The Olympics are all about blood, sweat and tears. Emphasis on the blood. Sweat and tears are fine, but they’re just salt water and they don’t sell as many tickets. I was struck by how bloody this round of the Olympics were — like somebody decided they needed to compete with The Hunger Games for the attention of the next generation of sports fans. There were all sorts of open wounds and gushing crimson to behold, whether it was judo competitors bleeding all over each others’ nice white robes or an eight-lady pileup on the streets of London when some runners hit a particularly slick patch of wet road. When there were no open veins or spurting arteries to behold, the commentators all seemed to take particular delight in describing how painful every event was. Whether it was chucking a javelin or rowing a boat, they wanted us to know that every muscle in these seasoned athletes was screaming out in unspeakable agony from the moment they did a few warm-up stretches to their post-games shower and oily rub-down. And let’s not remind ourselves of the brutality of having to lug home all those impossibly heavy medals in their carry-on luggage. Michael Phelps apparently gave himself a career-ending injury trying to carry his haul onto the plane. Why else would this be his last Olympics?

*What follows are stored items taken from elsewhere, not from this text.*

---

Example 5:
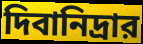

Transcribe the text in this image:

দিবানিদ্রারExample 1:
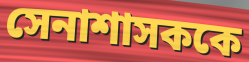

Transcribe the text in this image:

সেনাশাসককে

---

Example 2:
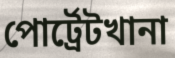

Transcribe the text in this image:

পোর্ট্রেটখানা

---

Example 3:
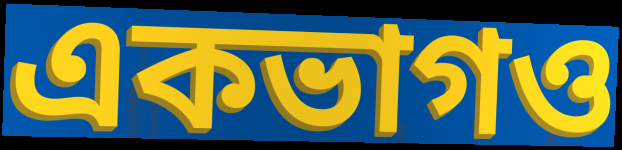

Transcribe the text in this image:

একভাগও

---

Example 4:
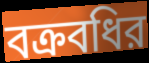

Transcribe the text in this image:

বক্রবধির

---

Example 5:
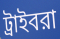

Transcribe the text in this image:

ট্রাইবরা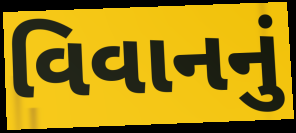
વિવાનનું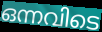
ഒന്നവിടെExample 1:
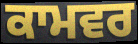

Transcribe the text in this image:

ਕਾਮਵਰ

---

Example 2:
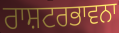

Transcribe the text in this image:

ਰਾਸ਼ਟਰਭਾਵਨਾ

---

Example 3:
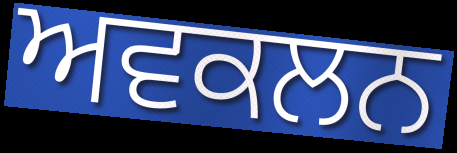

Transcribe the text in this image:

ਅਵਕਲਨ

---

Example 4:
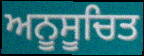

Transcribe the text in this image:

ਅਨੂਸੂਚਿਤ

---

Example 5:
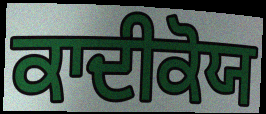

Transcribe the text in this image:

ਕਾਦੀਕੋਯ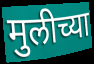
मुलीच्या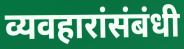
व्यवहारांसंबंधी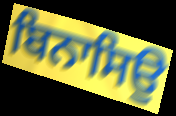
ਬਿਨਾਸਿਉ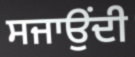
ਸਜਾਉਂਦੀ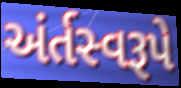
અંર્તસ્વરૂપેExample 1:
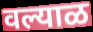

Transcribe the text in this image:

वल्याळ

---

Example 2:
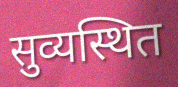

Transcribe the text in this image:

सुव्यस्थित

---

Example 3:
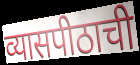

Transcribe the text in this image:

व्यासपीठाची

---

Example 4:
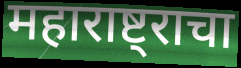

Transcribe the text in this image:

महाराष्ट्राचा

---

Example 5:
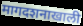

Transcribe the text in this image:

मागदशनाखाली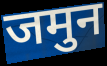
जमुन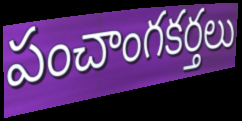
పంచాంగకర్తలు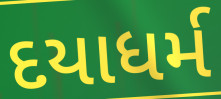
દયાધર્મ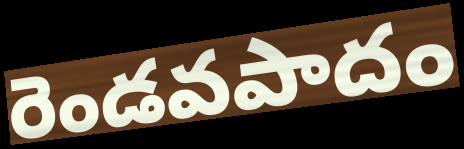
రెండవపాదం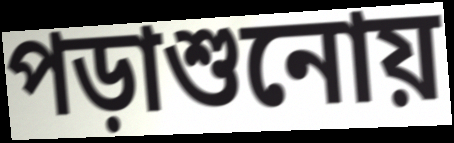
পড়াশুনোয়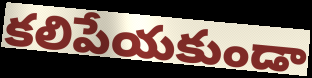
కలిపేయకుండా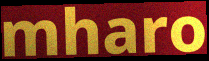
mharoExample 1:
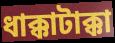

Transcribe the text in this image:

ধাক্কাটাক্কা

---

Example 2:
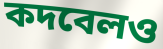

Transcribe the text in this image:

কদবেলও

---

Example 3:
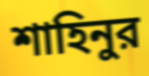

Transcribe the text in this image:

শাহিনুর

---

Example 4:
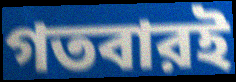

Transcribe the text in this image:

গতবারই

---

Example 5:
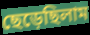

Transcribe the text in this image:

ছেড়েছিলামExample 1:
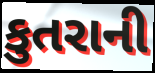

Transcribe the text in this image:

કુતરાની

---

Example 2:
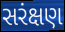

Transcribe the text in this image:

સરંક્ષણ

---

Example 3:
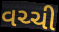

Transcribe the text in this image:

વચ્ચી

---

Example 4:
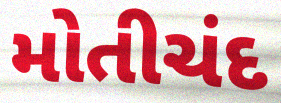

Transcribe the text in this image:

મોતીચંદ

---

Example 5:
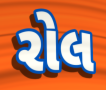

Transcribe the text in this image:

રોલ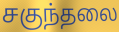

Yes, it was the Torture Porn of sporting events. At least, that’s how it was promoted by our media. Perhaps it was their way to reassure fat, unhealthy North Americans that they really wouldn’t want to be fit and trim anyway. Look at the horrible agony these poor specimens have to put themselves through in order to have a slim shot at a hunk of metal that will often be won or lost within ten seconds flat following years or grueling training. Would you want to put yourself through anything resembling that in order to lose a few pounds? I didn’t think so. Now go support our nation’s competitors by having another Big Mac. Did we mention the 2012 Olympic Games were sponsored by McDonald’s, the breakfast, lunch and dinner of champions?